In great deeds, something abides. On great fields something stays. Forms change and pass; bodies disappear, but spirits linger, to consecrate ground for the vision-place of souls. And reverent men and women from afar, and generations that know us not and that we know not of, heart-drawn to see where and by whom great things were suffered and done for them, shall come to this deathless field to ponder and dream; And lo! the shadow of a mighty presence shall wrap them in its bosom, and the power of the vision pass into their souls.
Through a tinted window. That is the most common way to tour the fields of Gettysburg. Whether you hop onto one of the bigger bus tours or opt to follow an audio tour in your own car, you can usually grasp the basics of the historic battle in a few air-conditioned hours. Other than the occasional photo-op at a monument or the perusal of an inscription, the whole affair — although interesting — can feel somewhat pedantic.
Recently I had an opportunity to revisit this battleground from a different perspective. Our little group spent the day marching up hills and across fields, following the Confederate advance through those three fateful summer days. The trip overturned my formerly nonchalant perspective. No longer was I a sunglassed surveyor. In some remote way, I became a participant.
Through the journey, our guide carefully tied each step into the historical narrative. A ridge before us was not just “a ridge that troops crossed”. It was the location in which the 26th North Carolina Regiment broke the lines of the Union’s famed (and previously undefeated) Iron Brigade. The 26th lost 687 of their 843 men that afternoon.

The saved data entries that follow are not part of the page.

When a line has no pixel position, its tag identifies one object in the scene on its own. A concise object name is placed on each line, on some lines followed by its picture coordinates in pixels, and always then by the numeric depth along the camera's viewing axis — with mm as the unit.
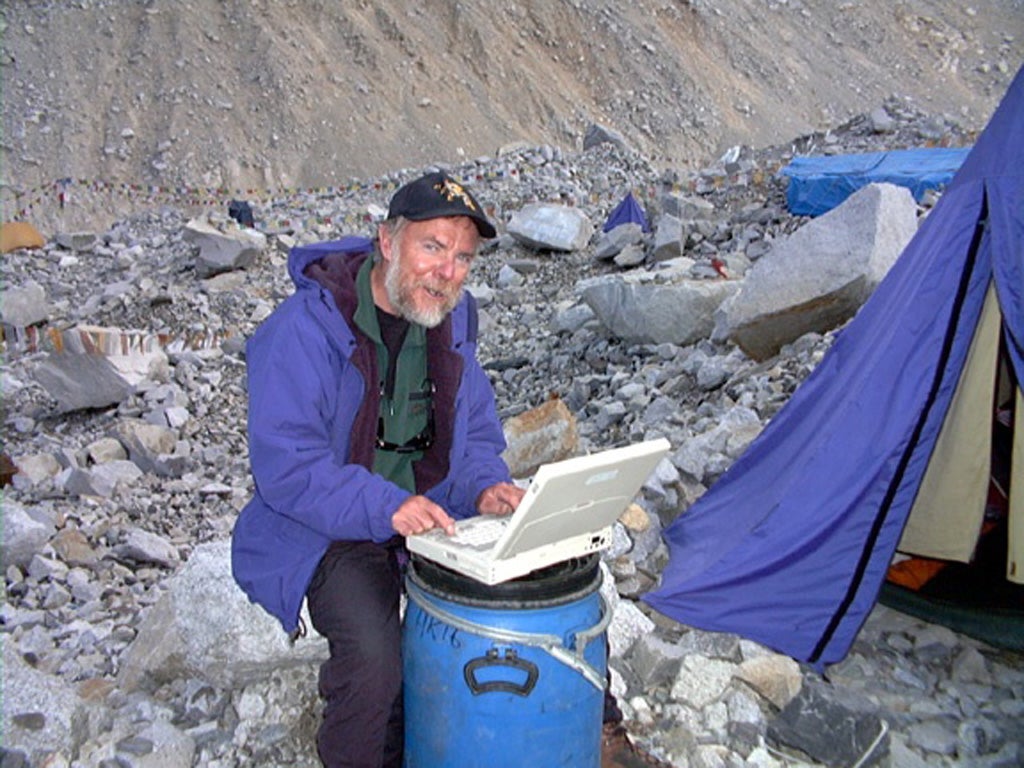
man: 2363
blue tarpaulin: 10250
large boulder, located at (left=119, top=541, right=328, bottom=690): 3086
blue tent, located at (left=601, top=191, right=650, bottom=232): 13148
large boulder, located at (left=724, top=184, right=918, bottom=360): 6180
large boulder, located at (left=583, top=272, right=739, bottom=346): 8047
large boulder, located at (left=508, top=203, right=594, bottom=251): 12906
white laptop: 2014
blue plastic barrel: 2209
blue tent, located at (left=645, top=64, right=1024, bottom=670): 3457
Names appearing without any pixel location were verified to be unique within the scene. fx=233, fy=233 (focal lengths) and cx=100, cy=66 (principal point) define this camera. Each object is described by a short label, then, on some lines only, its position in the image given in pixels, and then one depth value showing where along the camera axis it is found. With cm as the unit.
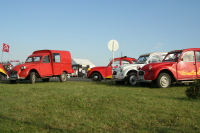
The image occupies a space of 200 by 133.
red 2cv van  1455
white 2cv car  1288
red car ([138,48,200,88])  1085
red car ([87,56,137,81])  1588
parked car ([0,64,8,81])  1812
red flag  2420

But the stories were more often personal than strategic. Here was the spot where Confederate George Washington Kelly was shot after crossing Willoughby's Run with his regiment’s battle standards. Up ahead was the place (nine flag-bearers later) that Col. John Lane was shot through the mouth while holding those same standards, yet lived to lead another regiment. On a different hill, we stood where 19 year old Union Lieutenant Bayard Wilkeson severed the remnants of his leg with his personal knife after being hit by an artillery shell. He died hours later of blood loss.
As we moved along in the gory narrative, I could almost hear the soldiers shouting around me, the mass of grey coats surging forward against the blue. The air seemed to ripple with a silent cacophony of gun blasts. The ground cried out with the blood of brothers. Despite a century and a half of distance, the battle’s oppressive weight was still there, nearly tangible in the afternoon haze.
The wraiths within these spaces enveloped me. They left me, not with facts and figures, but with ethereal snapshots: a terrified groan, a rebel yell, a whispered prayer. Data is far more comfortable for me; these ghosts were foreign. A thousand stories strong, they advanced together, filling the empty fields with faces, names, and families.
The echoes of Gettysburg, the poignancies of its moment, are not finally preserved in its maneuvers or numbers — important as those may be. Rather, the heart and soul of Gettysburg is found in its storehouse of narratives, drawn from sonorous tones of old veterans and bloodstained letters pried from cold hands. Through them, Chamberlain’s “shadow of a mighty presence” endures in an amaranthine theater full of tragedy and promise.